La formation du nouveau gouvernement sénégalais continue de faire couler beaucoup d’encre. Dix jours après le départ d’Ousmane Sonko de la Primature et plus d’une semaine après la nomination d’Ahmadou Al Aminou Lo à la tête du gouvernement, la composition de la nouvelle équipe ministérielle n’a toujours pas été dévoilée. Une situation qui domine largement les commentaires de la presse nationale ce lundi.
Plusieurs quotidiens s’interrogent sur les raisons de ce délai inhabituel. Pour de nombreux observateurs, cette attente prolongée traduirait l’existence de négociations complexes au sein de la majorité présidentielle.
Le Quotidien évoque notamment des discussions intenses entre le nouveau Premier ministre et les responsables du PASTEF, formation politique qui dispose aujourd’hui d’une confortable majorité à l’Assemblée nationale. Selon le journal, le parti chercherait à peser sur les choix gouvernementaux afin de préserver ses équilibres internes et ses orientations politiques.
Cette période de flottement suscite également des critiques. Dans ses colonnes, L’As estime que le pays traverse une phase d’incertitude alors que plusieurs dossiers économiques et sociaux exigent des décisions rapides. Le journal souligne que la nomination du chef du gouvernement n’a pas encore permis de relancer pleinement l’action de l’exécutif. Cette situation nourrit les spéculations sur d’éventuelles divergences stratégiques au sommet de l’État et sur les arbitrages nécessaires pour constituer une équipe consensuelle.
Au-delà des considérations politiques, plusieurs observateurs rappellent que les attentes de la population restent fortes dans un contexte marqué par de nombreux défis liés à l’emploi, au coût de la vie et aux réformes économiques annoncées.
Sur le terrain diplomatique, un autre sujet retient l’attention de la presse sénégalaise. Le Sénégal a officiellement décidé de présenter la candidature du général d’armée aérienne Birame Diop à la présidence de la Commission de la Communauté économique des États de l’Afrique de l’Ouest (CEDEAO).
Cette candidature, soutenue par le président Bassirou Diomaye Faye, sera portée lors du prochain sommet des chefs d’État de l’organisation régionale prévu en juillet 2026.
Plusieurs médias mettent en avant l’expérience du général Birame Diop dans les domaines de la sécurité, de la prévention des conflits et de la gouvernance.
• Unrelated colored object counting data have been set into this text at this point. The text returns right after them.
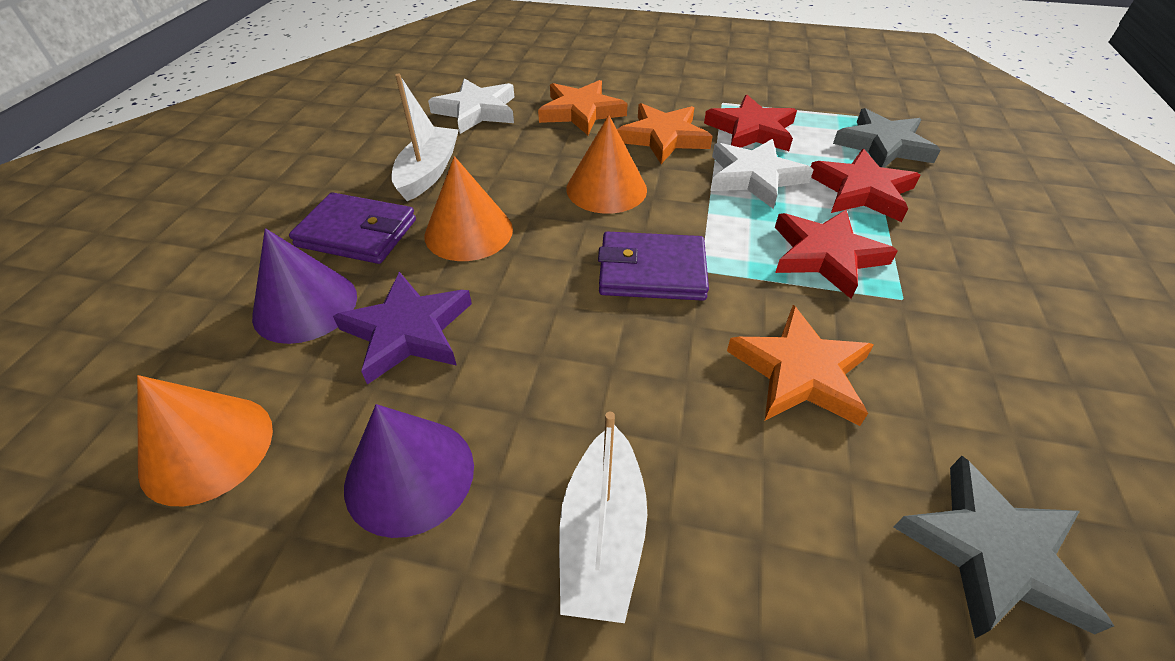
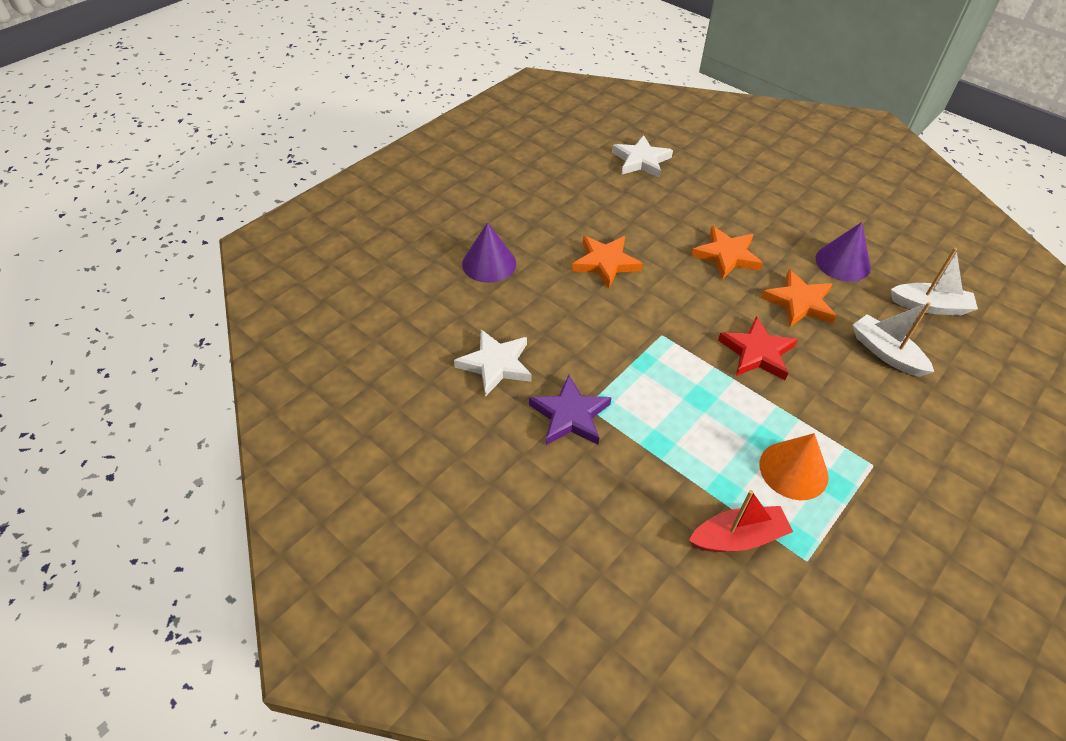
grey star: [833,108,941,168] [894,456,1114,638] = 2 -> none = 0
orange cone: [137,375,273,506] [424,156,513,261] [567,115,647,214] = 3 -> [759,433,829,500] = 1
purple wallet: [289,192,416,264] [598,232,709,301] = 2 -> none = 0
red boat: none = 0 -> [689,490,793,552] = 1
red star: [704,94,797,151] [775,210,898,299] [811,149,921,222] = 3 -> [718,316,798,380] = 1

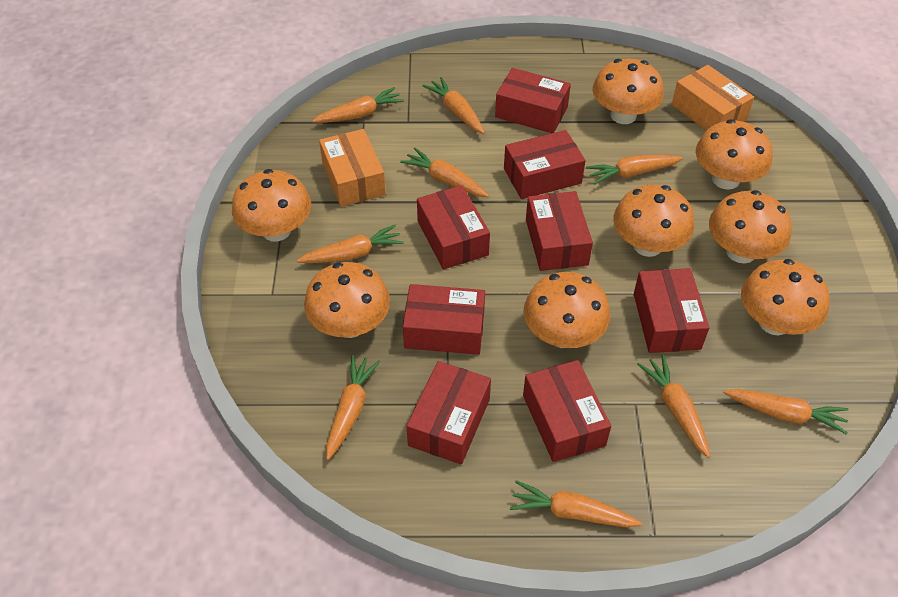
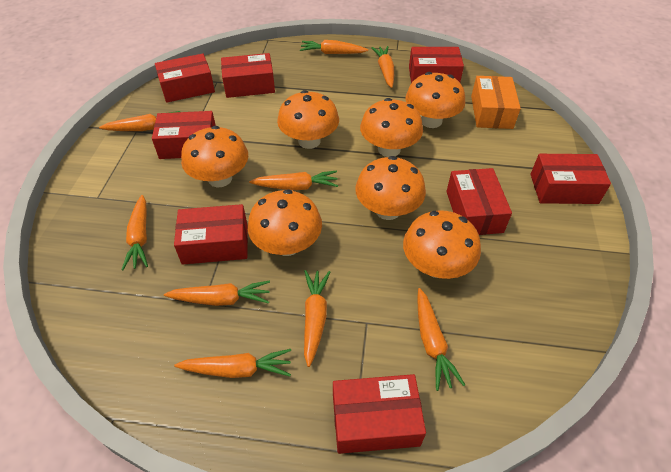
orange box: [319,129,386,207] [672,65,754,131] = 2 -> [471,76,521,129] = 1
orange mushroom: [232,169,311,241] [304,262,390,338] [523,272,610,348] [593,59,664,124] [614,184,694,257] [696,119,772,190] [709,190,792,264] [741,259,830,335] = 8 -> [181,126,248,187] [248,189,322,256] [277,90,339,149] [355,156,426,220] [360,98,423,157] [403,210,481,279] [405,72,465,128] = 7

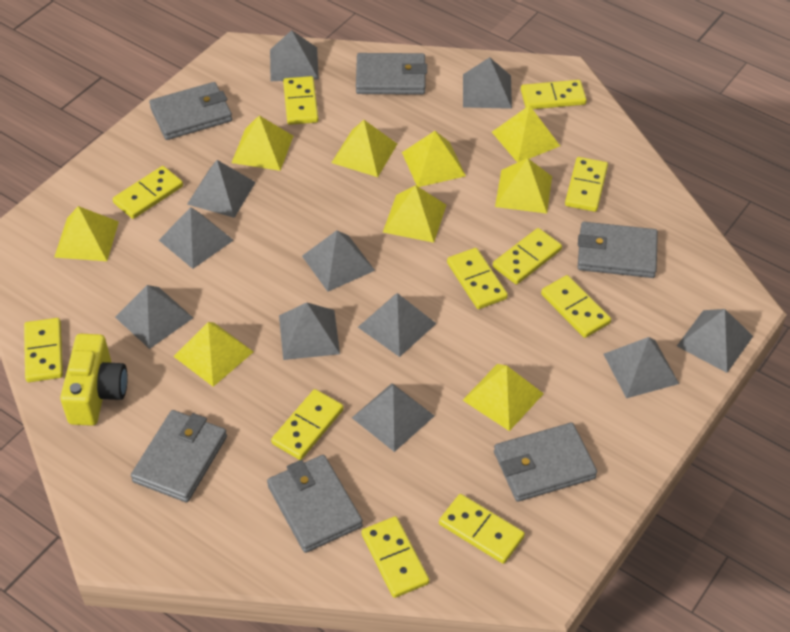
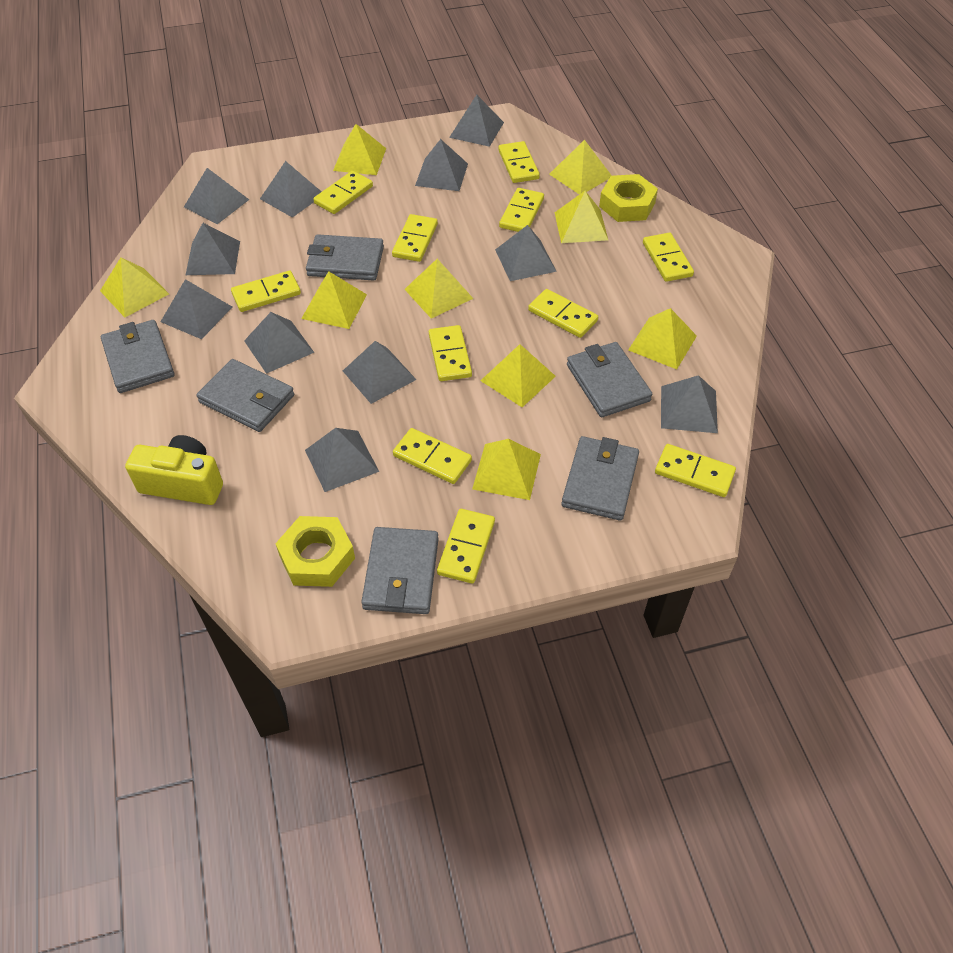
yellow nut: none = 0 -> [275,516,355,587] [599,174,658,222] = 2

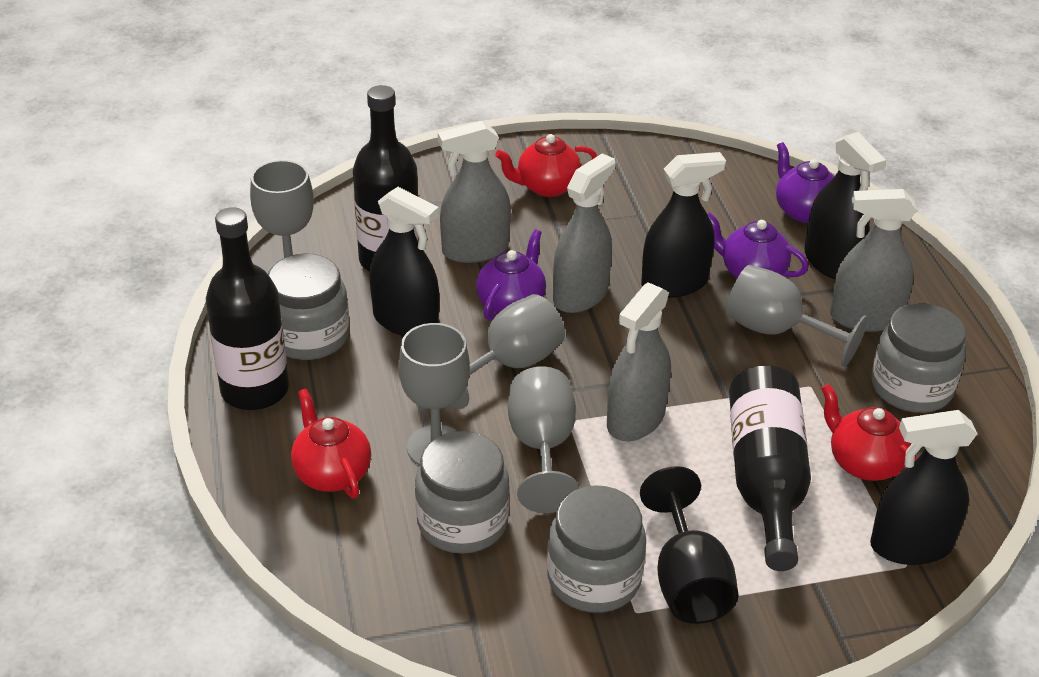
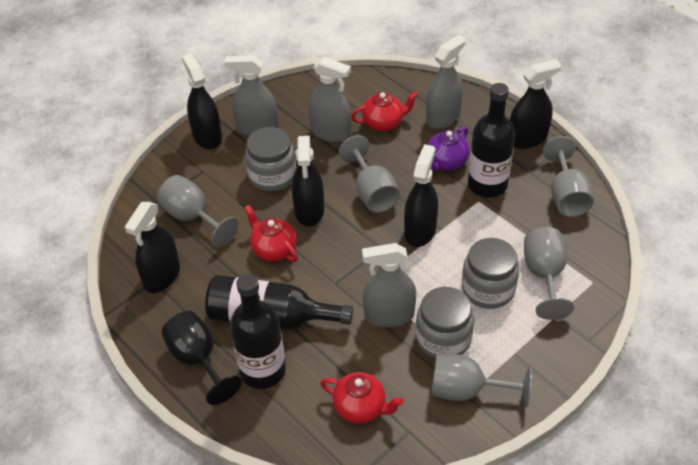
black spray bottle: [370,187,439,336] [641,152,726,298] [804,132,886,279] [870,410,977,565] = 4 -> [125,202,180,293] [182,54,222,149] [292,136,324,226] [404,144,438,247] [510,60,561,149] = 5
grey jar: [268,254,349,360] [415,431,510,554] [547,485,646,613] [871,303,966,413] = 4 -> [245,127,296,191] [416,287,474,359] [462,238,519,309] = 3
purple teapot: [476,229,546,321] [707,212,809,278] [776,142,834,223] = 3 -> [428,126,470,171] = 1

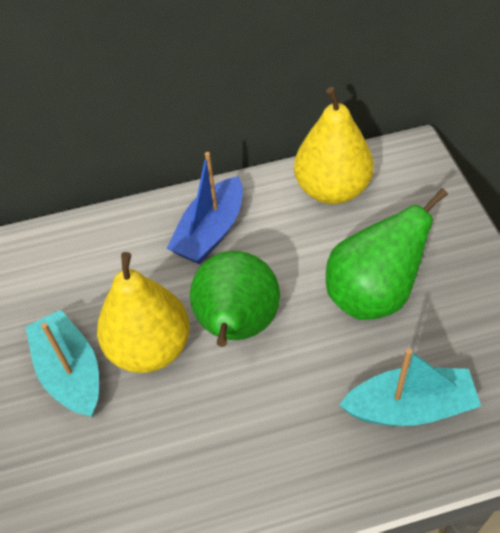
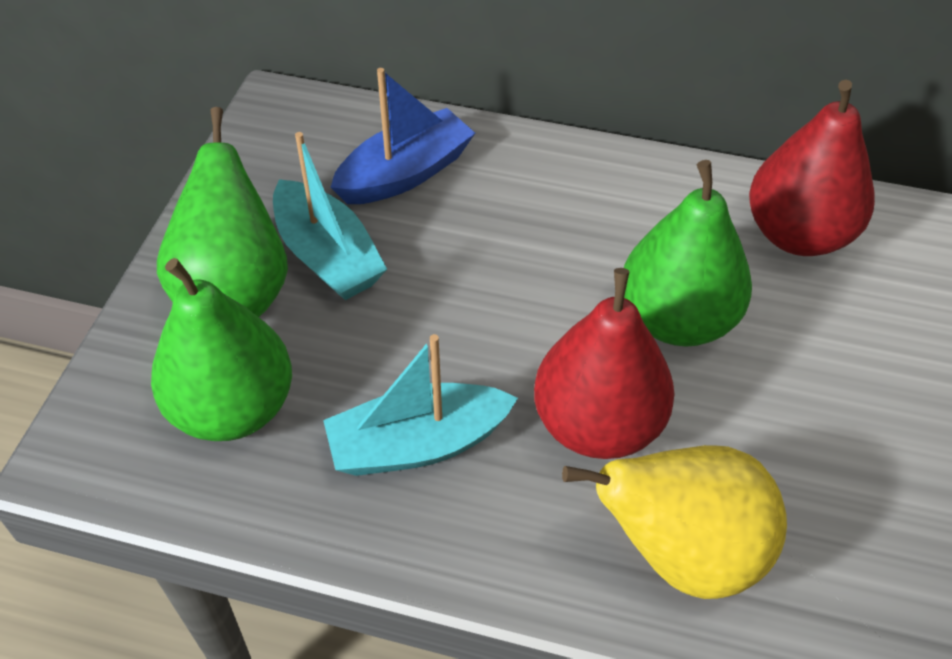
green pear: [190,251,280,347] [326,188,448,320] = 2 -> [151,258,292,441] [157,107,288,317] [624,160,752,347] = 3
red pear: none = 0 -> [534,268,675,459] [749,80,875,256] = 2
yellow pear: [97,252,190,373] [294,87,374,204] = 2 -> [562,445,787,599] = 1

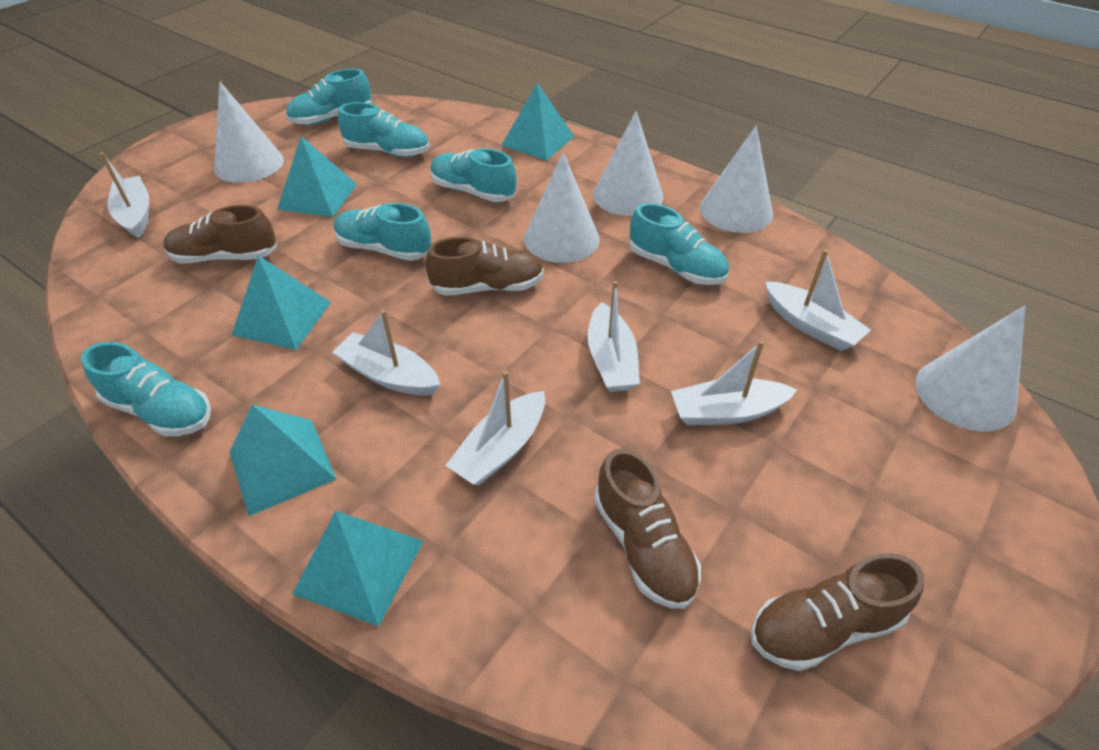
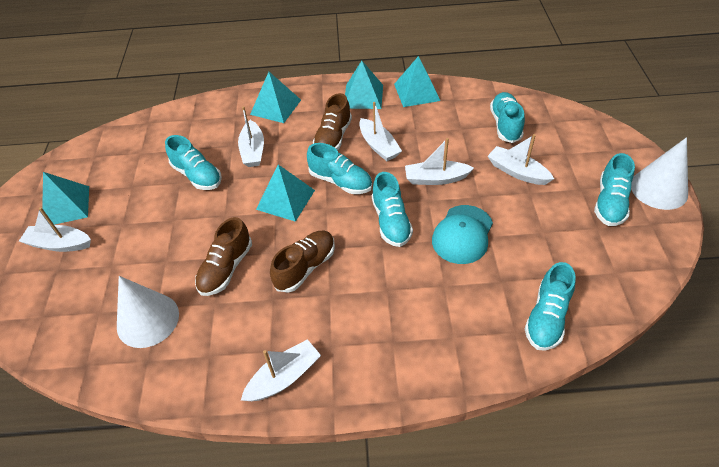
brown shoe: [164,205,278,263] [425,237,544,296] [594,448,701,609] [751,553,924,671] = 4 -> [195,217,252,296] [270,231,335,293] [313,93,352,151] = 3
turquoise cap: none = 0 -> [432,205,493,264] = 1
white cone: [214,81,284,183] [524,152,600,263] [593,111,663,216] [700,126,773,233] [915,305,1025,432] = 5 -> [117,276,179,348] [631,137,688,210] = 2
Son parcours est présenté comme un atout majeur pour diriger l’institution sous-régionale dans un contexte marqué par de nombreux défis sécuritaires et politiques en Afrique de l’Ouest.
La visite officielle effectuée ce week-end par le président sénégalais en Gambie occupe également une place importante dans l’actualité. À Banjul, Bassirou Diomaye Faye et son homologue Adama Barrow ont échangé sur le renforcement de la coopération bilatérale, la stabilité régionale ainsi que plusieurs dossiers d’intérêt commun.
Enfin, la presse revient largement sur le centenaire de l’ancien président Abdoulaye Wade. Figure majeure de la vie politique sénégalaise, le fondateur du Parti démocratique sénégalais (PDS) est célébré pour son rôle dans la démocratisation du pays et son long combat dans l’opposition avant son accession au pouvoir en 2000.
De nombreux éditorialistes rappellent le parcours singulier de celui qui aura marqué plusieurs générations de Sénégalais, aussi bien par sa longévité politique que par son influence sur l’évolution démocratique du pays.